* **GOAL OF THE EXERCISE**:
Give back the whole listing exactly as written, leaving out each picture.

* **RECORDED DATA**:

--*--

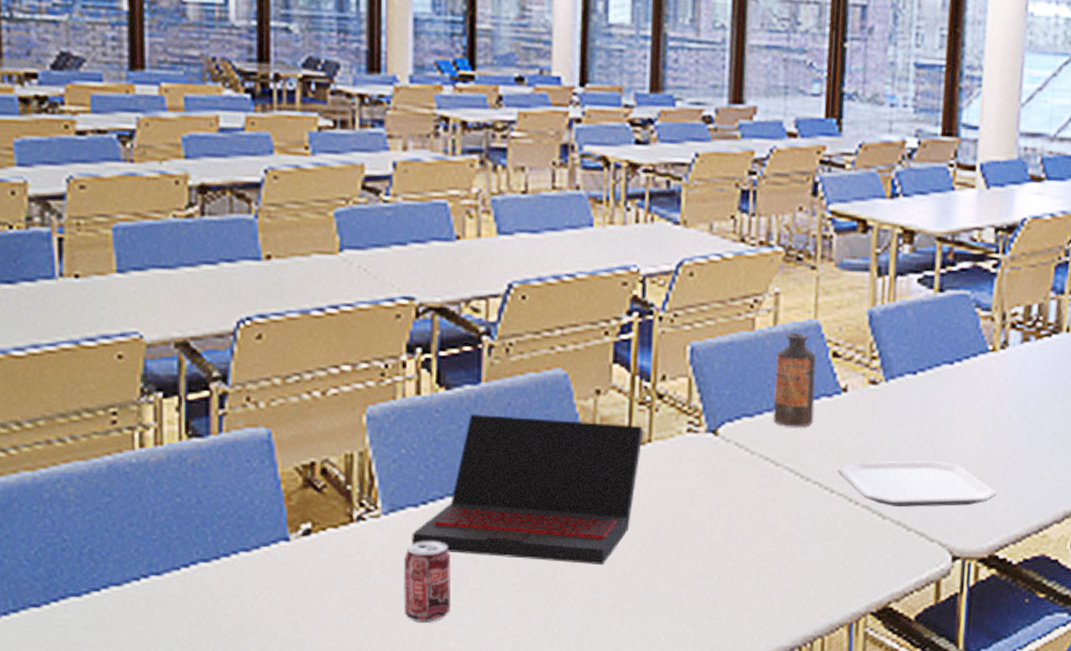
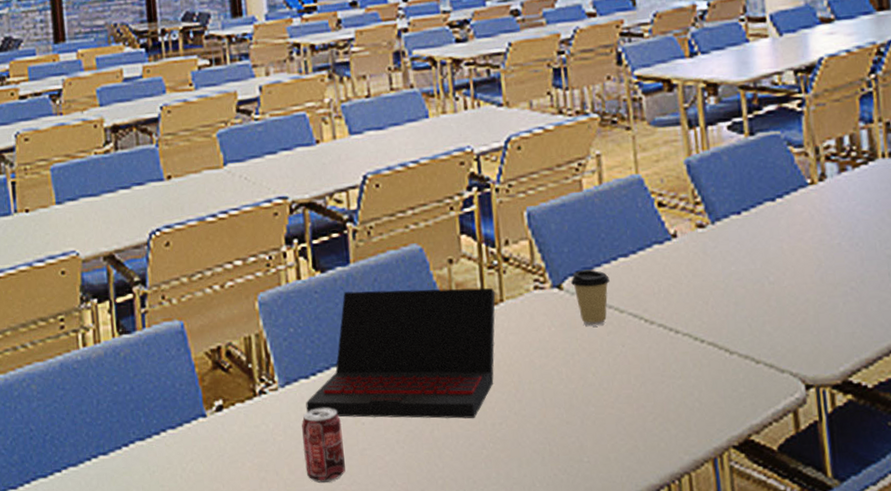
coffee cup: none [727,416,770,478] -> present [570,269,610,327]
bottle: present [773,332,817,428] -> none [605,188,650,276]
plate: present [837,461,997,507] -> none [679,294,840,341]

--*--

* **ANSWER SPACE**:
coffee cup: none [727,416,770,478] -> present [570,269,610,327]
bottle: present [773,332,817,428] -> none [605,188,650,276]
plate: present [837,461,997,507] -> none [679,294,840,341]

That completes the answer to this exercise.